[Uraian Tugas]
Tulis ulang catatan mulai dari baris yang memuat "scientific name: Sloanea pubescens" hingga baris yang memuat "country: French Guiana", dengan mengganti "country" menjadi "nation" dan membiarkan bagian lainnya tetap sama.
===== Masukan Tugas
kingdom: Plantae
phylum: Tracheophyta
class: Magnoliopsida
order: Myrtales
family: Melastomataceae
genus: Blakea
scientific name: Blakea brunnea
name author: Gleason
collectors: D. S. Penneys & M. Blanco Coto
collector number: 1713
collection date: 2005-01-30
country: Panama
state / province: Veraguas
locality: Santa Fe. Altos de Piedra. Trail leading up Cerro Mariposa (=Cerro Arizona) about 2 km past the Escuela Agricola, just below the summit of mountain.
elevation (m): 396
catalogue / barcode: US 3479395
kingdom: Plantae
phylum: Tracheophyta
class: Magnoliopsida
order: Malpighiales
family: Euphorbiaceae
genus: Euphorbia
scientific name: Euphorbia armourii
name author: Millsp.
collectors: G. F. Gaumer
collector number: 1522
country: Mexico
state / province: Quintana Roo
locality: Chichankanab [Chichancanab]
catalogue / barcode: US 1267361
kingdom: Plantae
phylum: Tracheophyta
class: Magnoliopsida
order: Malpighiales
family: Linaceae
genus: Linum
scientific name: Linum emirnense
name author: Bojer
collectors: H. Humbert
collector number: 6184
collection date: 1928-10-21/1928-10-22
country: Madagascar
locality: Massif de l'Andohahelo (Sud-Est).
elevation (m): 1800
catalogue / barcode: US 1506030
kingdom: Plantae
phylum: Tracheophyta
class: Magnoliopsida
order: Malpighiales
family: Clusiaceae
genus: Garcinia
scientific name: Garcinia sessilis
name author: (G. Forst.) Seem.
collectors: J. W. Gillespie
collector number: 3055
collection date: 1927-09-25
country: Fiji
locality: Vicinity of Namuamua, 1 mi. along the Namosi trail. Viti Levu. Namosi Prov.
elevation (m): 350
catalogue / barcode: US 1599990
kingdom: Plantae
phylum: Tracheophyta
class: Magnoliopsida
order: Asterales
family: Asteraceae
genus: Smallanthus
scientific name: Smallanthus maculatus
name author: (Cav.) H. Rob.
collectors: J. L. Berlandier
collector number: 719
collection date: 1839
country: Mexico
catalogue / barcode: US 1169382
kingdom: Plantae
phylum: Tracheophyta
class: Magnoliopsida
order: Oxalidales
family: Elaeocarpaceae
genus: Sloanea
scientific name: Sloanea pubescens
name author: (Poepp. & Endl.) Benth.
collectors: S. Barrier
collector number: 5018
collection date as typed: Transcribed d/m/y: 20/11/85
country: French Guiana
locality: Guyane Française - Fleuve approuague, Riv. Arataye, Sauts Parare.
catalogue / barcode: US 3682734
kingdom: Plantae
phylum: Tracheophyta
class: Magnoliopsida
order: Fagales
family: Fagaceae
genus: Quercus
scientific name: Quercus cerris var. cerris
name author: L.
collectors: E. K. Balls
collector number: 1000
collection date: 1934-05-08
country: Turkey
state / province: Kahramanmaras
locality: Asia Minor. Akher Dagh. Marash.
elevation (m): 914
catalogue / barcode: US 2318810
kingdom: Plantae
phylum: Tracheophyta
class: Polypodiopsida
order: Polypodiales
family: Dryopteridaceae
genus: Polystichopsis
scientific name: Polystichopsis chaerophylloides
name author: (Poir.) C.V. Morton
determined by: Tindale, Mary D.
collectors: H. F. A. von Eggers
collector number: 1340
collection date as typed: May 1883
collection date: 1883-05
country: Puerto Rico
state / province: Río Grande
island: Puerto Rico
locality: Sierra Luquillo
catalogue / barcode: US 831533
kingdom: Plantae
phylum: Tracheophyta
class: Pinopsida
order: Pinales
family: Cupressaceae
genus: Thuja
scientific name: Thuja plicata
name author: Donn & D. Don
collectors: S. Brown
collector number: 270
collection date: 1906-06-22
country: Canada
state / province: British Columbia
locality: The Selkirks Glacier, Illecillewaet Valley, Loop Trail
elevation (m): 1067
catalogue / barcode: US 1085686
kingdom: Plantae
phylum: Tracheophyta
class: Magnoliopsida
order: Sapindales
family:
==========
[Jawaban Tugas]
scientific name: Sloanea pubescens
name author: (Poepp. & Endl.) Benth.
collectors: S. Barrier
collector number: 5018
collection date as typed: Transcribed d/m/y: 20/11/85
nation: French Guiana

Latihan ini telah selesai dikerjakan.